I must address a bad habit that I have. Zolpidem Tartrate AKA Ambien has been prescribed to me for a long time now. Lately, I’ve been using more than just one to go to sleep. Therefore, I’ve run out of these pills, well over a week before I can call in for a renewal. So I went out to the grocery store and bought the store-brand, maximum-strength sleep aids. I first took just one of these lovely, turquoise colored pills, as directed by the instructions on the bottle. But after a while, I popped one, and then another, and another. It’s now been several hours, and I can’t feel any affect. As 2 am rolled around, I scourged about the old prescription bottles, hoping to find a stray Ambien somewhere…anywhere.
I finally found one and swallowed the pill as if it were some magic potion. Now, I am just waiting for it to take over my body and mind. While the Ambien is starting to numb my senses, I am well aware that what I just did is incredibly bad.
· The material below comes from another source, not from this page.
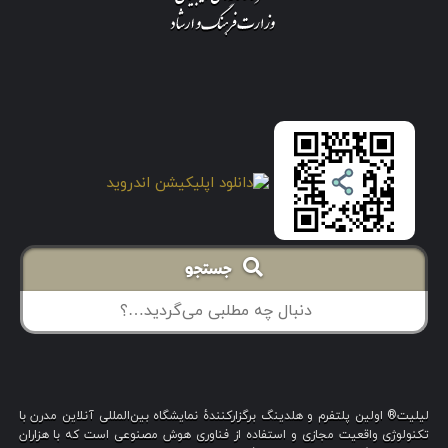
جستجو
لیلیت® اولین پلتفرم و هلدینگ برگزارکنندهٔ نمایشگاه بین‌المللی آنلاین مدرن با
تکنولوژی واقعیت مجازی و استفاده از فناوری هوش مصنوعی است که با هزاران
I’ve been neglecting to put any effort on my part to the process of going to sleep and instead allowing for these prescription drugs to do all the work. I think I’ve come to a point where I need realize that I am being constantly dependent on a drug where there doesn’t need to be such dependence. Sure, everyone goes through those spells of not being able to fall asleep, and then resorting to sleep aids. But I’ve crossed that line of ‘as needed’ usage.
I need to do some work on putting myself to sleep and not expect for the Ambien (or whatever other sleep-aid-of-the-day) to take full responsibility of that task. Yes, these and other medications are important in helping us function, but sometimes, we give too much credit to these meds and have forgotten to do our share of the work, starting with the fact that not everything that we feel or do happens because of the drug. Though it’s easier said than done, we need to take ownership of our own body.
In the coming months, I need to relearn that bed time does not have to be initiated by the imbibing of random pills.